Posts on the Facebook accounts of Ted Hui, Eddie Chu and Raymond Chan said they had been arrested in relation to the incidents in the legislature's main chamber.
The trio separately disrupted legislative meetings by splashing pungent liquids and other items on two occasions.
Hong Kong police said in a statement that they had arrested three former lawmakers on Wednesday on the charges of contempt in the legislature and intent to cause harm to others. Police did not identify them by name.
The pro-democracy camp has in recent months accused the Hong Kong government and the central Chinese government in Beijing of tightening control over the semi-autonomous Chinese territory in response to demands for more democracy, destroying the autonomy promised to the city, a global financial center with Western-style civil liberties.

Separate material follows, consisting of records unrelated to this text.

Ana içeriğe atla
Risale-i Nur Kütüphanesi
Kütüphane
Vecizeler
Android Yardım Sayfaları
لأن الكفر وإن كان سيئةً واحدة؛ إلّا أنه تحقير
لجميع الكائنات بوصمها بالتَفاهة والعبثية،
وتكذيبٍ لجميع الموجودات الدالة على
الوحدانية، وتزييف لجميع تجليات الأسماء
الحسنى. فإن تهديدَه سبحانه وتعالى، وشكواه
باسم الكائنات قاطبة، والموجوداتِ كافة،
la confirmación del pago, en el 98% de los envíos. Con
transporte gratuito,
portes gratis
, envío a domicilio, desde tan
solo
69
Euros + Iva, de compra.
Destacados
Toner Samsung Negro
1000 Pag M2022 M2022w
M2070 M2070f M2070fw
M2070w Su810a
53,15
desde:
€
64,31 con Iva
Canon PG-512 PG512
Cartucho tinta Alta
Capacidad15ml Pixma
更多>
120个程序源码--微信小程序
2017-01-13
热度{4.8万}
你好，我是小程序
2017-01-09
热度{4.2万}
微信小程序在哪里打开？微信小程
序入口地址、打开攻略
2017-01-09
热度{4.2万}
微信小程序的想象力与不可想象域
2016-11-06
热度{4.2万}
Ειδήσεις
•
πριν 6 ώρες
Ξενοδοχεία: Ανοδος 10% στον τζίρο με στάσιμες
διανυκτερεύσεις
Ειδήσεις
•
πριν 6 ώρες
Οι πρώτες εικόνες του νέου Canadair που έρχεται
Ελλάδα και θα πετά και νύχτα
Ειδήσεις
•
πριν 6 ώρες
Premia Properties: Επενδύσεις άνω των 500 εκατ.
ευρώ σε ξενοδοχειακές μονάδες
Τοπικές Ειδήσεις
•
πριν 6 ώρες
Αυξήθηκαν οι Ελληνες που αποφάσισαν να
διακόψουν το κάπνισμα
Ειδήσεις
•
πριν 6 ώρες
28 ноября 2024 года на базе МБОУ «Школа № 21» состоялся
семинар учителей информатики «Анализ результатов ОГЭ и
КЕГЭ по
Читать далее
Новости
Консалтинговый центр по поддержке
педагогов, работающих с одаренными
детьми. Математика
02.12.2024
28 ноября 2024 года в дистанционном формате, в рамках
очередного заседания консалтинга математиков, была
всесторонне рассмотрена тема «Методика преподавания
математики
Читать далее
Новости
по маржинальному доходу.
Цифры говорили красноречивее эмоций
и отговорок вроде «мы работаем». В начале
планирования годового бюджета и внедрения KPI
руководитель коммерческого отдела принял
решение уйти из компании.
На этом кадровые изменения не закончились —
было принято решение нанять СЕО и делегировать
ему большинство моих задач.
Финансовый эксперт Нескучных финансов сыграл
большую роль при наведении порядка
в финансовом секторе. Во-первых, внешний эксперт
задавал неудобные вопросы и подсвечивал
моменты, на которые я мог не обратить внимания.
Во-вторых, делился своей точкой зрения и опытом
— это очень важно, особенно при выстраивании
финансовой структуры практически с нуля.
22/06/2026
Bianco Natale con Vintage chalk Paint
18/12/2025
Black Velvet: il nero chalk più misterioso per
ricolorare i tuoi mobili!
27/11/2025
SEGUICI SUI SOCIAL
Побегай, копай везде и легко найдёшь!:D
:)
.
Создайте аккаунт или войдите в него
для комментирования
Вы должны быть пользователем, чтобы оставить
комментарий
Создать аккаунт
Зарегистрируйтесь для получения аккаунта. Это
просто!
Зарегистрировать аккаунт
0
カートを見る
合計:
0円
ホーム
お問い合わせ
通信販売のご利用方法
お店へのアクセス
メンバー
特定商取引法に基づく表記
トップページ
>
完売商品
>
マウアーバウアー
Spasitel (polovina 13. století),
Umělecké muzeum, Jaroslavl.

The three former lawmakers disrupted meetings debating the now-approved National Anthem ordinance, which criminalizes any insult to or abuse of the Chinese national anthem, the March of the Volunteers.
On May 28, Hui rushed to the front of the legislature, dropping a rotten plant and attempting to kick it at the legislature's president.
Chu splashed a bottle of liquid in the legislature.
One week later, Chan hid a pot of pungent liquid in a paper lantern and attempted to approach the front of the chamber, but dropped it after he was stopped by security guards.
On both occasions, emergency services were called to the venue, and several pro-Beijing lawmakers reported feeling unwell.